菅直人首相が提起した消費税率引き上げをめぐる発言内容が二転三転している。街頭演説で、低所得者層に対する還付に言及したときに、その対象が1日に3パターンも登場。野党やメディアはもちろん、与党内部からも「思いつき」などといった厳しい声があがっている。党首討論に応じないことを「1対8はつるし上げ」と正当化した官首相だが、まさにその「つるし上げ」に近い状況が現実化しつつある。
菅首相が「税率10%」に初めて言及したのは、2010年6月17日での記者会見の場だ。この直後から、「所得水準が低い層への負担が重くなる」などと批判が続出。
「普天間の思いつきの発言と全くかわらない」
これを受けて、収入が少ない層への軽減措置を口にするようになった。具体的には、一度徴収した消費税を、収入が少ない層には払い戻すというものだが、その対象をめぐる発言がブレにブレている。
6月30日に東北地区で行った遊説では、
「収入が年間200万とか300万とか」(青森市)
「たとえば年収300万とか350万円以下の人は」(秋田市)
「年収300万、400万の人には」(山形市)
と、実に3パターンのアイディアが披露されている。

■ **課題 1**
抜粋本文のうち「これを受けて、収入が少ない層への」で始まる段落を、主な事実を保ったまま箇条書きに書き改めなさい。

■ **入力データ**
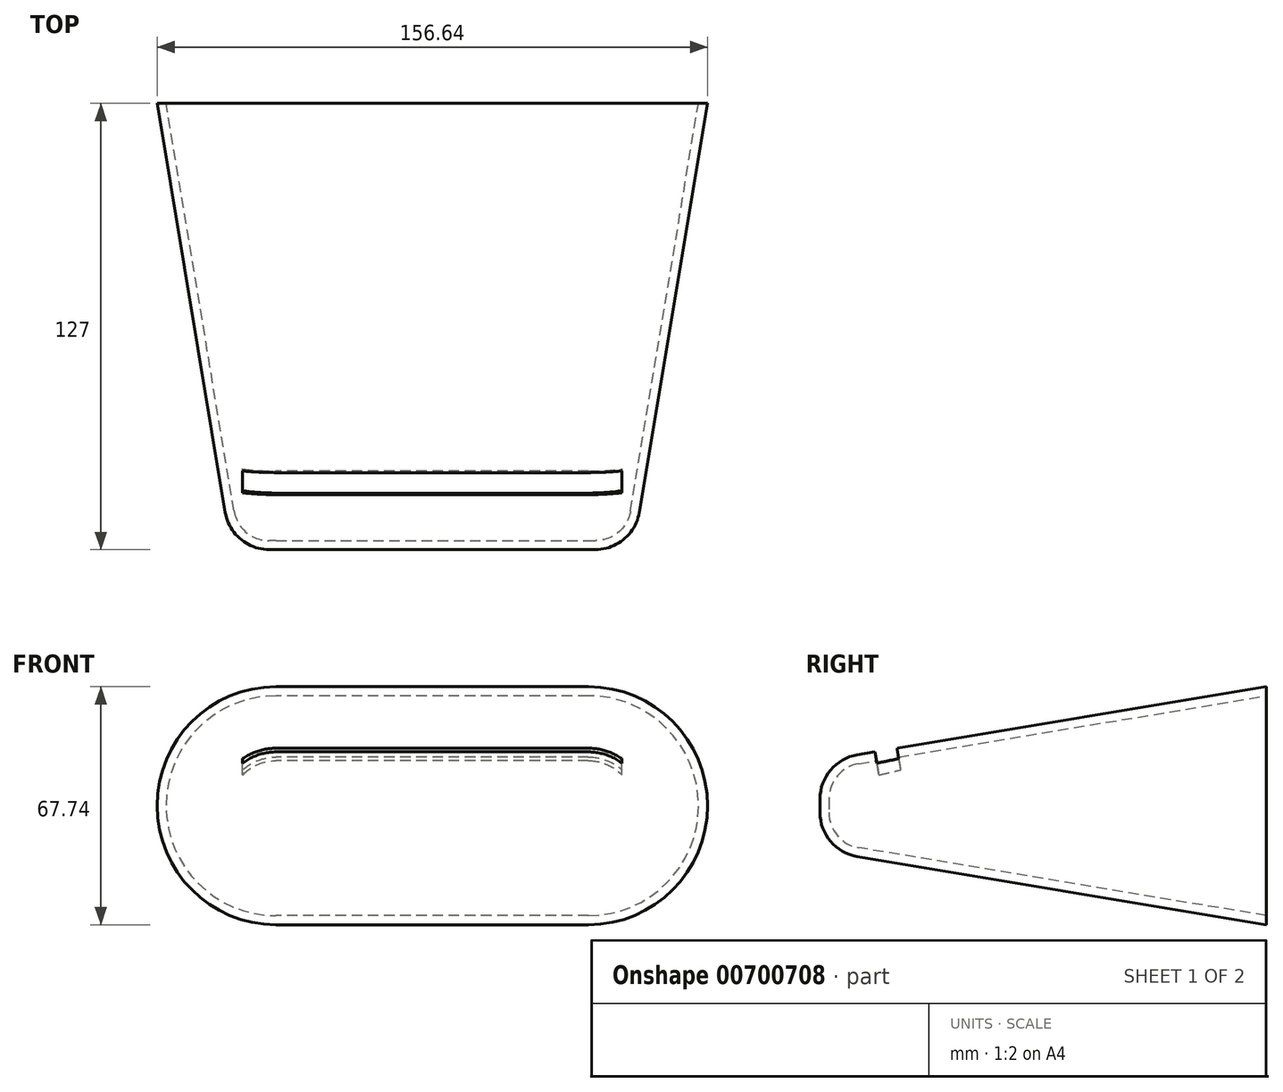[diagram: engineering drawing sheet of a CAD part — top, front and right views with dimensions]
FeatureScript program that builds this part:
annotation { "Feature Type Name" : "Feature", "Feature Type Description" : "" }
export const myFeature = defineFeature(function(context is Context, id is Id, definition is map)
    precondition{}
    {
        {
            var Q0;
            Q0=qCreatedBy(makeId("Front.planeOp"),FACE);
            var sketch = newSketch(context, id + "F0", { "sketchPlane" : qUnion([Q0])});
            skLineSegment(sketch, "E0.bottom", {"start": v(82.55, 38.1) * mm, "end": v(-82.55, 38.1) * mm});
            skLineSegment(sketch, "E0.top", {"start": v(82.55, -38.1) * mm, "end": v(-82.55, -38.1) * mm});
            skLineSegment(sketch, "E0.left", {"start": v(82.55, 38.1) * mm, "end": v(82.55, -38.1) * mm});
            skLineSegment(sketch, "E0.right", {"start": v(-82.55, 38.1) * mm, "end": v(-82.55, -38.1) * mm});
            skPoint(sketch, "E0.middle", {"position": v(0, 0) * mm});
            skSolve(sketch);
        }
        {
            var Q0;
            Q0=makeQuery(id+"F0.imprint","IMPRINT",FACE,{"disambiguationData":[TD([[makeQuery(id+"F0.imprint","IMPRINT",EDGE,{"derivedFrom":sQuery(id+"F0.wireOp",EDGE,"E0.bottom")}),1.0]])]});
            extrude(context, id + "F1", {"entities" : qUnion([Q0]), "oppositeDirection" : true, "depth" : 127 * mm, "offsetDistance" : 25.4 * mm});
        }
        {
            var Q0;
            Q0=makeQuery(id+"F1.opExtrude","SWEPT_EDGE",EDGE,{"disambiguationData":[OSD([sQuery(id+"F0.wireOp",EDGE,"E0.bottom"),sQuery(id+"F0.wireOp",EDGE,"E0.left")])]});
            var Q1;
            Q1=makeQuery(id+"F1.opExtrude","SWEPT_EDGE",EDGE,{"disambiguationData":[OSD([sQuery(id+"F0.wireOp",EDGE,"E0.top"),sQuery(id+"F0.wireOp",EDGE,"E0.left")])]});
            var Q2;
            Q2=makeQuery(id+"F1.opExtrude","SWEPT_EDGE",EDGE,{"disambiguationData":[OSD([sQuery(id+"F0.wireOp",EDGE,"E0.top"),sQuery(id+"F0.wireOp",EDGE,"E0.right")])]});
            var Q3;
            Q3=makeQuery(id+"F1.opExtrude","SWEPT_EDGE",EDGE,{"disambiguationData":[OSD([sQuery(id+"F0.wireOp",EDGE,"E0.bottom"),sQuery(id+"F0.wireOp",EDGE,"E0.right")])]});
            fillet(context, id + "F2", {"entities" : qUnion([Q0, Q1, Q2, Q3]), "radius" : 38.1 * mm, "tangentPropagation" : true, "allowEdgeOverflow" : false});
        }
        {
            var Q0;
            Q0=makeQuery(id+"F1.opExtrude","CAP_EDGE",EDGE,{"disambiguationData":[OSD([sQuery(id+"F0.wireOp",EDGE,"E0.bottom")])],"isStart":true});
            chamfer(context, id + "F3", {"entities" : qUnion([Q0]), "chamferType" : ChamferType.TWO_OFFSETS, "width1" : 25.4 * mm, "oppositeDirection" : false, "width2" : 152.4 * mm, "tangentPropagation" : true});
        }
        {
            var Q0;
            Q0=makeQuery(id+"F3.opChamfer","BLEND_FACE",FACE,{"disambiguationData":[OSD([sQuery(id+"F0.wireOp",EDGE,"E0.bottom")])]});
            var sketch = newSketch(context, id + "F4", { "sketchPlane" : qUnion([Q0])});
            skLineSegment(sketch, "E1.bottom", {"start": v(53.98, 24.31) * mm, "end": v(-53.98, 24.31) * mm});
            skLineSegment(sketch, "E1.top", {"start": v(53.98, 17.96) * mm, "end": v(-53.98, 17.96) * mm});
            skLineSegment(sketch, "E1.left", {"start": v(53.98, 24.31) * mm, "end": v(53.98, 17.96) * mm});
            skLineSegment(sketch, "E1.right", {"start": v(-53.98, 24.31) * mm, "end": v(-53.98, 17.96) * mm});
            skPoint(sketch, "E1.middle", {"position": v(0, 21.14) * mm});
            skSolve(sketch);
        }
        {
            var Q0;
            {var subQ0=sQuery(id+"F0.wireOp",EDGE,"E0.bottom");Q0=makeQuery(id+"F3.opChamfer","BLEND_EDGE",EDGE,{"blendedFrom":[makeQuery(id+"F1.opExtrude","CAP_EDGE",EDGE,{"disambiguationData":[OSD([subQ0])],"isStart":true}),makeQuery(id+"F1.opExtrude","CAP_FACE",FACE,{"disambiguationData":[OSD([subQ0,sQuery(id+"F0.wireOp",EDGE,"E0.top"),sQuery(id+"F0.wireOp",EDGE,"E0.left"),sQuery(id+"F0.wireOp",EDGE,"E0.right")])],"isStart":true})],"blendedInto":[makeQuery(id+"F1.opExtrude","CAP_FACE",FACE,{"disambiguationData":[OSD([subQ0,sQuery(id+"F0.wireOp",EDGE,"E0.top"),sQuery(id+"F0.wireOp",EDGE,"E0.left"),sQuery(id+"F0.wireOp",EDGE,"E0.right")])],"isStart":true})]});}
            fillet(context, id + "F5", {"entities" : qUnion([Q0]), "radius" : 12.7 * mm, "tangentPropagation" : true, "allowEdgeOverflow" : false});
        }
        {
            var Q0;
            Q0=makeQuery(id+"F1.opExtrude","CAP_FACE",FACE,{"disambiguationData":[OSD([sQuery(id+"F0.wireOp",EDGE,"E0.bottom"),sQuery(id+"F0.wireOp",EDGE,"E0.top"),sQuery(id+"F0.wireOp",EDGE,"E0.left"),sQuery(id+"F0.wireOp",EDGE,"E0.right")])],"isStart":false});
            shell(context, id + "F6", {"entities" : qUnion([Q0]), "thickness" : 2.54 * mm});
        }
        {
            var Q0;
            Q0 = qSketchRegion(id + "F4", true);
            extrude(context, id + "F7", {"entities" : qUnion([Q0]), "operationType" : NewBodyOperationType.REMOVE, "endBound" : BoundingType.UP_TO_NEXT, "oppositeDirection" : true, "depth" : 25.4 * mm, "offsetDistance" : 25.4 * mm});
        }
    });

■ **課題 2**
上に示した行のうち、「offsetDistance」という文字列を含む行の数を答えなさい。数のみを記すこと。

■ **解答例 1**
・収入が少ない層への軽減措置を口にするようになった。
・内容は、一度徴収した消費税を収入が少ない層に払い戻すというものである。
・その払い戻しの対象をめぐる発言が大きくぶれている。

■ **解答例 2**
2